Write each entry again exactly as shown, but without the images it holds.

**Data for this task**
○ ○ ○ ○

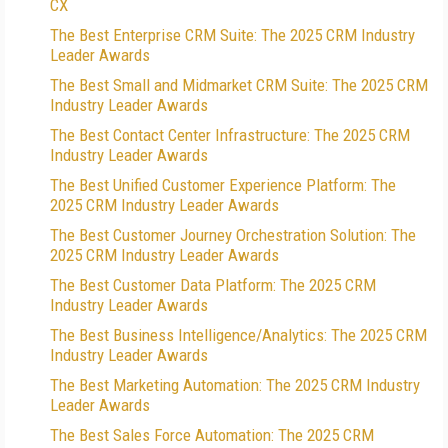
CX
The Best Enterprise CRM Suite: The 2025 CRM Industry
Leader Awards
The Best Small and Midmarket CRM Suite: The 2025 CRM
Industry Leader Awards
The Best Contact Center Infrastructure: The 2025 CRM
Industry Leader Awards
The Best Unified Customer Experience Platform: The
2025 CRM Industry Leader Awards
The Best Customer Journey Orchestration Solution: The
2025 CRM Industry Leader Awards
The Best Customer Data Platform: The 2025 CRM
Industry Leader Awards
The Best Business Intelligence/Analytics: The 2025 CRM
Industry Leader Awards
The Best Marketing Automation: The 2025 CRM Industry
Leader Awards
The Best Sales Force Automation: The 2025 CRM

○ ○ ○ ○

**Result of this exercise**
CX
The Best Enterprise CRM Suite: The 2025 CRM Industry
Leader Awards
The Best Small and Midmarket CRM Suite: The 2025 CRM
Industry Leader Awards
The Best Contact Center Infrastructure: The 2025 CRM
Industry Leader Awards
The Best Unified Customer Experience Platform: The
2025 CRM Industry Leader Awards
The Best Customer Journey Orchestration Solution: The
2025 CRM Industry Leader Awards
The Best Customer Data Platform: The 2025 CRM
Industry Leader Awards
The Best Business Intelligence/Analytics: The 2025 CRM
Industry Leader Awards
The Best Marketing Automation: The 2025 CRM Industry
Leader Awards
The Best Sales Force Automation: The 2025 CRM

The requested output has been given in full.